Well, you could call it intuition, or you could call it desperation. Some might call it dumb luck. There wasn’t a whole lot of choice.
Were you using spruce tips, or mature needles?
Mature needles, and pitch. I used pitch of a lot of things, but I didn’t put it on the wound while it was festering.
What else did you use pitch for?
Spruce pitch is great when you have cuts, scrapes, or burns. It’s a little rough because you have to warm it up so that it’s malleable, and then when you put it on your skin it’s pretty hot. However, it seals the area keeping out bacteria and dirt, and has amazing healing properties. I also use spruce pitch for my dogs ears when they get a yeast infection. I mix it with vinegar. If you warm it up in warm water it’s properties will go more into the vinegar, be dissolved by the vinegar, and then I use a small spray bottle and do one squirt in the dogs ear. Be sure not to get it in their eyes. It really tends to dry up the yeast and kill any infection or open wounds that are going on in there.

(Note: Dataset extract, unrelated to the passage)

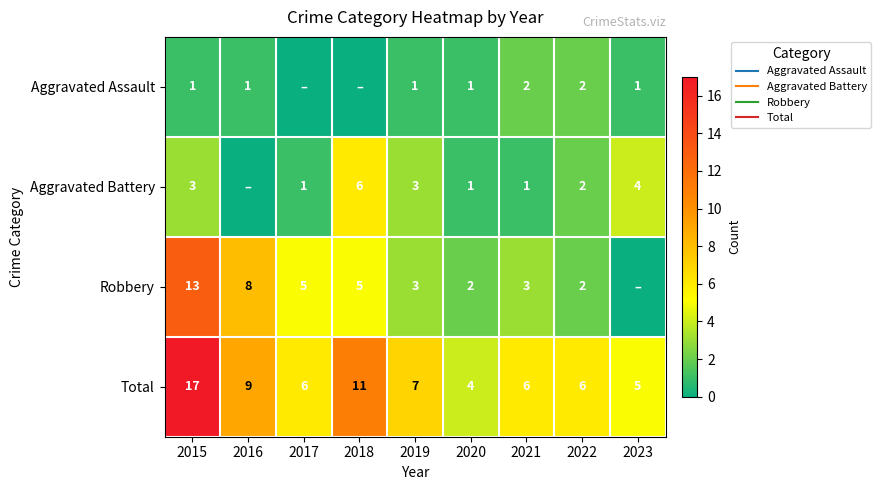

List the labels in order of Aggravated Assault value, largest first.

2021, 2022, 2015, 2016, 2019, 2020, 2023, 2017, 2018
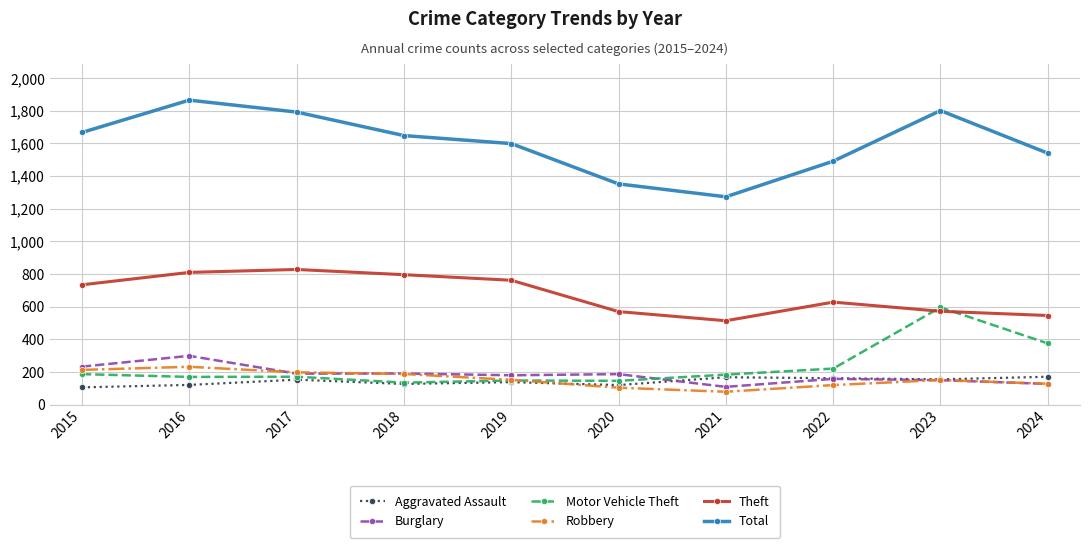

The Theft series shows 456 at 2017. True or false?

False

How did you know all this about spruce pitch?
Mostly it’s been trial and error. The reason I started the trial and error with it was that someone in the village told me spruce pitch was good for wounds. From there I mostly experimented when I was needing something but didn’t have access to other solutions.
Can your mom adopt me? 😀
I agree with Vicky. Not only would we then have the coolest Mom around, but we’d have you as a sister!